His organizers reported that,

    One of these sermons ... had one ten-minute period in it where from two to twelve men fainted and had to be carried out every time I heard him preach it.

His attitude toward the Devil's Brew --- and those who produced it --- was no less militant. He said that brewers and distillers were "the most damnable, corrupt institution that ever wriggled out of hell and fastened itself on the public." The saloon

    came as near being a rat hole for wage earners to dump his wages in as anything you can find.

He may have preached family values, but his own family was a wreck. His sons' conduct, reports Martin, "made a mockery of the version of the gospel to which their father had committed his life ... They found themselves entangled in a web of divorce, remarriage, allegations of immorality, litigation, and debt." One son, George, committed suicide in 1932.

Sunday's great success was tied to the material progress of the forty years of his ministry and the ideal of the "Middle West" which "epitomized traditional, wholesome, vibrant, prosperous, democratic American civilization," according to the author. It all began to fall apart with the changes in social restraints after WWI. The evangelist's star faded so that by the time of his death in 1935, "both Billy Sunday and the Middle West seemed to millions increasingly quaint, ludicrous, or irrelevant."

Although the writing style is plodding, sometimes creaky, Hero of the Heartland makes for moderately interesting reading because Sunday was such a fascinating character. However the author, a history professor by trade, is so intent on making his didactic points (such as trying to analyse Sunday, and his "psychological problems") that he fails to give us a sense of the power and fire that made the preacher so popular. The book would have benefited from extensive excerpts from his sermons and fewer lectures on the socio-economic factors that built his career and "the mystique of the Middle West."
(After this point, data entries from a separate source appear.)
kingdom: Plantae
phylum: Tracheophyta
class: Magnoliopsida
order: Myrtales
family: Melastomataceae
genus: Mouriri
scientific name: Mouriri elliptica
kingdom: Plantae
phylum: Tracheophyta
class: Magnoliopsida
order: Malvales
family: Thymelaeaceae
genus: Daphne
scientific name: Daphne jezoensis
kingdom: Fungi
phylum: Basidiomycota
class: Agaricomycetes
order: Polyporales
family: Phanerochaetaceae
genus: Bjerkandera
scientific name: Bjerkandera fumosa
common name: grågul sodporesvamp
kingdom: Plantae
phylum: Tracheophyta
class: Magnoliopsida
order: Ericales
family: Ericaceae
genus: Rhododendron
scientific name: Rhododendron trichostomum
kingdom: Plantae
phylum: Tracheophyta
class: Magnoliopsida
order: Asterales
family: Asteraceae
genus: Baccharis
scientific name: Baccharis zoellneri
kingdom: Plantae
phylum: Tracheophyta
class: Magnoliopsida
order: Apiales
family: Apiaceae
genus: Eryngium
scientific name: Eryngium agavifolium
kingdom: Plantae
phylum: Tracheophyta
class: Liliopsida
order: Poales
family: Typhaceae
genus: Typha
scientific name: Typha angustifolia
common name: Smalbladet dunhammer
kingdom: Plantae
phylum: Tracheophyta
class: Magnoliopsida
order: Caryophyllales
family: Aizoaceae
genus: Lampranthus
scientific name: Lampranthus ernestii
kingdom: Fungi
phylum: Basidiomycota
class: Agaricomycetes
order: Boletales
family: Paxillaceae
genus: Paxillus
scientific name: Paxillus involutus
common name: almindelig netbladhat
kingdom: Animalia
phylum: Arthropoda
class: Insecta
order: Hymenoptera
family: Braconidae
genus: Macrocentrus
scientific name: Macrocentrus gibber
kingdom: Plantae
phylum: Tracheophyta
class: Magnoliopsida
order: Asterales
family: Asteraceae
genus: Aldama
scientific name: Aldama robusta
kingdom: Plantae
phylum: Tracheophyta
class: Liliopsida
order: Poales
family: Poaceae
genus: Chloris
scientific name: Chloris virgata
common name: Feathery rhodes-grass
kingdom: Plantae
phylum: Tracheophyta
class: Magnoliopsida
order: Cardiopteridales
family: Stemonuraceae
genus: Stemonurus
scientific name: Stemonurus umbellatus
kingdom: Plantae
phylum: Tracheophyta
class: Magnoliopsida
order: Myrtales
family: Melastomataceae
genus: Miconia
From those few bits of his sermons included here, it is easy to see that Sunday's power lay in the old rhetorical devices of repetition, rhythm and poetry. His Saloon Speech, for example, is a fascinating study in the use of the English language for didactic purposes:

    The only interest it pays is red eyes and foul breath, and the loss of health. You go in with money and you come out with empty pockets. You go in with character and you come out ruined. You go in with a good position and you lost it ... It pays nothing back but disease and damnation and gives an extra dividend in delirium tremens and a free pass to hell. And then it will let your wife be buried in the potter's field and your children go to the asylum.

"You go in .. and you come out... You go in ... and you come out ... You go in and ... you lost it." Then: "What does it give you? Disease Damnation (an extra) Dividend (in) Delirium (tremens) and [note the Miltonian rhythms here] "a free pass to hell." Finally there's this unabashedly dramatic poetic conclusion: your wife goes to "the potter's field," your children go to "the asylum."